The Task Force, led by Professor Pam Thomas (Pro-Vice-Chancellor for Research at the University of Warwick) was established by Jo Johnson, the Minister of State for Universities. Research and Innovation, and charged with providing independent advice in the form of a ‘roadmap’ for the UK’s national open research data infrastructure. This first report of the Task Force, published today Friday 30th June 2017, has identified the following key challenges that will need to be addressed in any roadmap for open research data infrastructure. These include :
- Finding the data - The mechanisms available to identify and find research data “sub-optimal”. They work reasonably effectively in only a few subject areas, and for experts in those fields. There are competing metadata standards, and there is no equivalent, for research data, to the ‘full-text’ searching typically used by search engines.
- Using and Reusing the data- “Differing data structures and formats often demand disproportionate efforts before a range of datasets can be used and analysed effectively”. The lack of interoperability poses particular obstacles to those operating in interdisciplinary fields, or wanting to use data from outside their own specialist area. It is important to work with users to ensure that data is indeed re-usable. Data may need to be re-structured and re-purposed in a variety of ways to make it truly reusable but it may well be an inefficient use of researchers’ time and expertise to undertake this re-purposing themselves but it remains unclear who should then do so.
- Software issues - There has been some progress in software development however the report also states that “software skills and understanding remain variable across the research community, and career paths for software specialists in the research community still need attention”.
- Data quality - “It remains often the case that researchers do not trust other researchers’ data.
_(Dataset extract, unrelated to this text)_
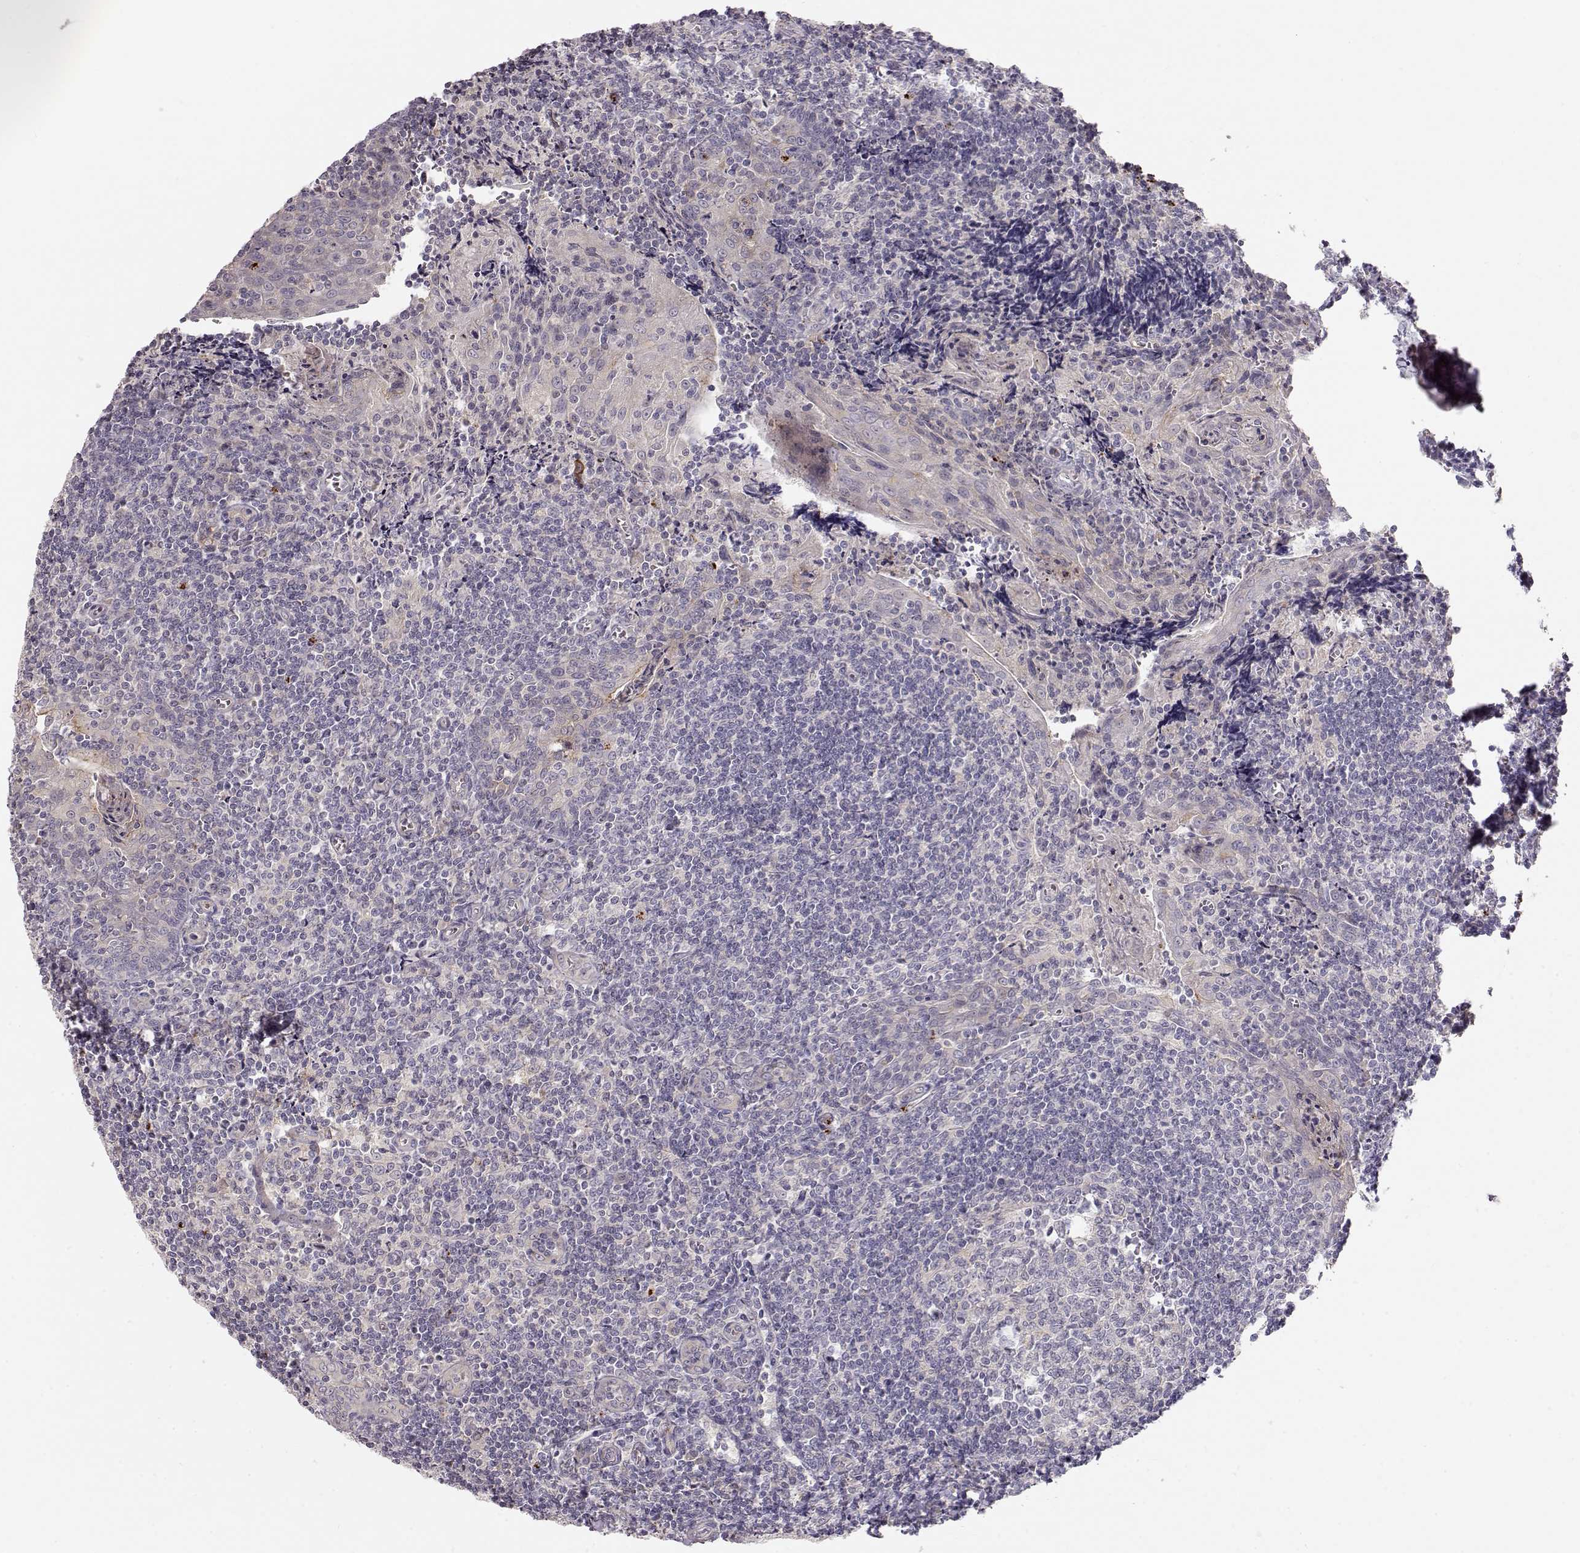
{"staining": {"intensity": "negative", "quantity": "none", "location": "none"}, "tissue": "tonsil", "cell_type": "Germinal center cells", "image_type": "normal", "snomed": [{"axis": "morphology", "description": "Normal tissue, NOS"}, {"axis": "morphology", "description": "Inflammation, NOS"}, {"axis": "topography", "description": "Tonsil"}], "caption": "Immunohistochemistry photomicrograph of benign human tonsil stained for a protein (brown), which reveals no expression in germinal center cells. The staining is performed using DAB brown chromogen with nuclei counter-stained in using hematoxylin.", "gene": "ARHGAP8", "patient": {"sex": "female", "age": 31}}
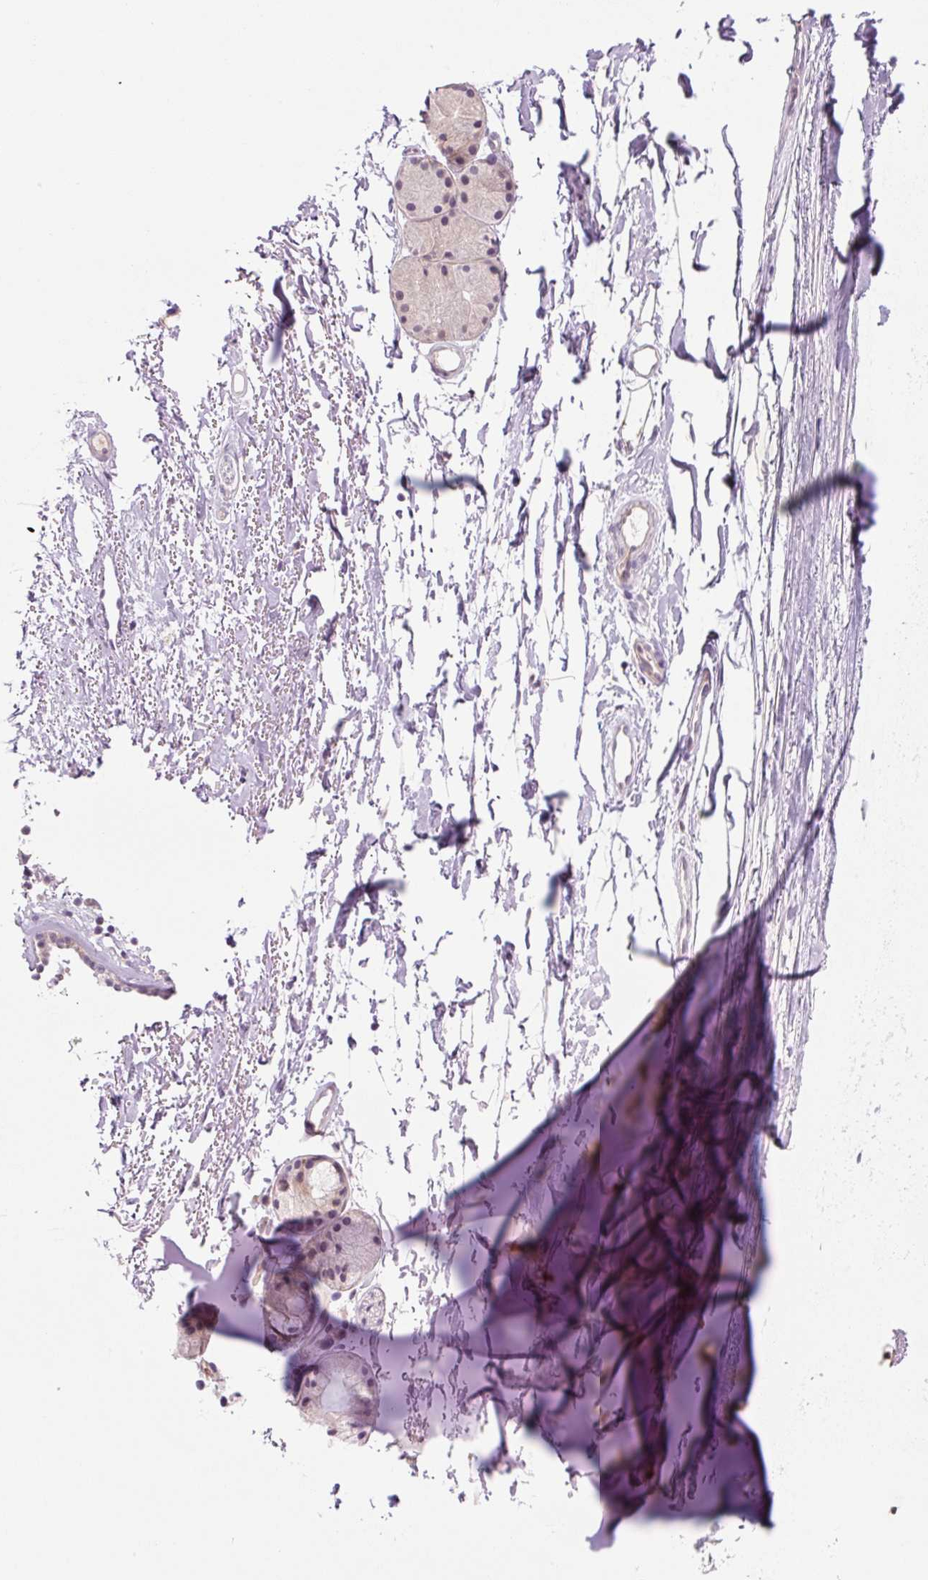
{"staining": {"intensity": "moderate", "quantity": "25%-75%", "location": "cytoplasmic/membranous"}, "tissue": "soft tissue", "cell_type": "Chondrocytes", "image_type": "normal", "snomed": [{"axis": "morphology", "description": "Normal tissue, NOS"}, {"axis": "topography", "description": "Cartilage tissue"}, {"axis": "topography", "description": "Nasopharynx"}], "caption": "Chondrocytes reveal medium levels of moderate cytoplasmic/membranous expression in approximately 25%-75% of cells in unremarkable soft tissue.", "gene": "SPSB2", "patient": {"sex": "male", "age": 56}}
The provision of detailed documentation on provenance and on analytical procedures are critically important; but requirements for quality assurance can be multi-layered, difficult and time-consuming, and responsibilities for ensuring that data does indeed conform to basic quality standards are frequently not clearly defined. It is frequently unclear to both creators and users of research data what has been or will be done, and by whom.”
- Automation - Too many aspects of data management and curation involve manual intervention, and this “constitutes a significant barrier against wider adoption of good practice”. The development of widespread tools to facilitate automated workflows would be of great help in reducing such barriers.
- Selection, storage, and preservation - Outside a few relatively well-known fields, there can prevail a lack of common understanding of what data (along with associated software and documentation) should be stored, where, when and how, at different stages of the research process and thereafter
- Security - Protecting against criminal activity of various kinds - hacking, fraud, DDOS attacks and so on – will increase in importance as the volumes of research data continue to grow, along with the sources from which it is drawn, and as the research data infrastructure grows in complexity. This may give rise to new kinds of tensions between the desire for openness and for data security.
The Task Forces’ Chair Professor Pam Thomas said:
“The Task Force will now proceed to develop a full roadmap, that will aim to tackle the range of issues we have identified in our first report, and how that might be resourced, which will be published in 2018. However we will also provide some more immediate help and guidance through the publication throughout this summer of a number of case studies focusing on best practice in the management of open research data across disciplines and institutions.”
The Task Force also identifies a number of areas and opportunities that could lead to positive actions to help resolve the issues it has identified and which are likely to feature in the final roadmap these include:
- Good Practice - Examples of good practice in a number of fields including Genomics, astronomy and crystallography
- Journals taking a lead - Concerns about reproducibility and replicability may drive editorial boards of scholarly journals to have a significant role to play here in adopting and implementing appropriate data policies.
- Skills - A growing recognition of the need to identify and rectify significant gaps in skills among researchers in many disciplines. There is a need for a clearer understanding of what is reasonable to expect a competent researcher to be able to do unaided. There is also a consensus that there is a lack sufficient numbers of support staff with the appropriate skills to support researchers in managing their data effectively, and that career paths for such are not clear and need to be addressed
- Incentives - There is widespread agreement on the need for carrots rather more than sticks, and data citation is often seen as a potential key incentive for researchers. But there would need to be clear payback for researchers from good data management and open data.